Karel Mayrand

L’essor de la participation citoyenne est largement tributaire de la volonté des décideurs d’écouter les citoyens qui veulent s’exprimer, de partager avec le public une partie du pouvoir qui leur incombe. C’est pourquoi nous avons demandé à une quinzaine de chefs d’entreprise et d’association, de militants, d’anciens élus ou de leaders d’opinion de répondre à la question suivante: «D’après vous, à quoi la participation citoyenne peut-elle être utile?»
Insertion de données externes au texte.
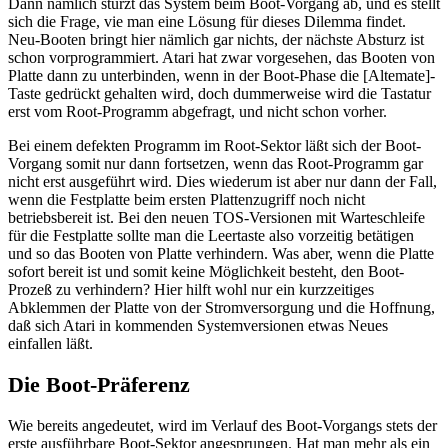
Dann nämlich stürzt das System beim Boot-Vorgang ab, und es stellt
sich die Frage, vie man eine Lösung für dieses Dilemma findet.
Neu-Booten bringt hier nämlich gar nichts, der nächste Absturz ist
schon vorprogrammiert. Atari hat zwar vorgesehen, das Booten von
Platte dann zu unterbinden, wenn in der Boot-Phase die [Altemate]-
Taste gedrückt gehalten wird, doch dummerweise wird die Tastatur
erst vom Root-Programm abgefragt, und nicht schon vorher.
Bei einem defekten Programm im Root-Sektor läßt sich der Boot-
Vorgang somit nur dann fortsetzen, wenn das Root-Programm gar
nicht erst ausgeführt wird. Dies wiederum ist aber nur dann der Fall,
wenn die Festplatte beim ersten Plattenzugriff noch nicht
betriebsbereit ist. Bei den neuen TOS-Versionen mit Warteschleife
für die Festplatte sollte man die Leertaste also vorzeitig betätigen
und so das Booten von Platte verhindern. Was aber, wenn die Platte
sofort bereit ist und somit keine Möglichkeit besteht, den Boot-
Prozeß zu verhindern? Hier hilft wohl nur ein kurzzeitiges
Abklemmen der Platte von der Stromversorgung und die Hoffnung,
daß sich Atari in kommenden Systemversionen etwas Neues
einfallen läßt.
Die Boot-Präferenz
Wie bereits angedeutet, wird im Verlauf des Boot-Vorgangs stets der
erste ausführbare Boot-Sektor angesprungen. Hat man mehr als ein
Karel Mayrand, directeur général pour le Québec, Fondation David Suzuki

Margaret Mead a dit: «Ne doutez jamais qu’un petit groupe d’individus conscients et engagés puisse changer le monde. C’est de cette façon que cela s’est toujours produit.»

Lorsque je donne des conférences sur mon livre, Une voix pour la Terre (Boréal, 2012), je pose la question suivante à l’auditoire : «D’après vous, qui décide des orientations de notre société?» Après plus d’une année à parcourir le Québec, je n’ai encore entendu personne me répondre: : «le citoyen». Le verdict est sans appel: non seulement les Québécois n’ont plus l’impression de rien décider, mais ils acceptent de plus en plus cet état de fait comme une fatalité.

L’érosion de l’influence citoyenne, qui coïncide avec l’apogée de celle des entre- prises, est l’un des phénomènes marquants de la dernière génération. La mondialisation des marchés, la perte d’influence de l’État et la prédominance de l’économie dans les débats politiques ont peu à peu transformé le citoyen en agent passif plutôt qu’en moteur de changement. Le cynisme ambiant, alimenté par la corruption et le sentiment d’impuissance citoyenne a fait le reste. Le citoyen est une espèce en voie de disparition.

Et pourtant, lorsqu’un appel citoyen est lancé, ce sont des milliers de personnes qui occupent Wall Street et des centaines de villes dans le monde. Ou c’est une vague humaine qui déferle sur Montréal pour défendre notre planète et les droits des prochaines générations, comme ce fut le cas le 22 avril 2012. Ce sont aussi des milliers de personnes qui choisissent la désobéissance civile, casserole à la main, pour défier une loi antidémocratique et inconstitutionnelle. Ou bien c’est une poignée de résidants du quartier Villeray qui font plier le conseil municipal pour obtenir le droit de s’offrir une patinoire dans la ruelle derrière chez eux. Et ce seront bientôt des milliers de personnes qui se dresseront devant un oléoduc pour proclamer leur droit à un environnement sain. Aucun changement n’est possible sans engagement citoyen.

Mais pour cela, il faut briser notre isolement. Dès lors qu’une personne se convainc elle-même qu’elle peut contribuer à changer le monde dans le sens de ses valeurs, elle devient contagieuse et en inspire des dizaines d’autres autour d’elle. Et dès ce moment, un mouvement collectif se met en marche. «Me, We», disait Mohamed Ali. « Je me révolte, donc nous sommes », disait, plus sérieusement, Albert Camus.

Le citoyen n’a pas disparu. Il attend le signal pour reprendre sa place. Car l’engagement citoyen est une ressource renouvelable.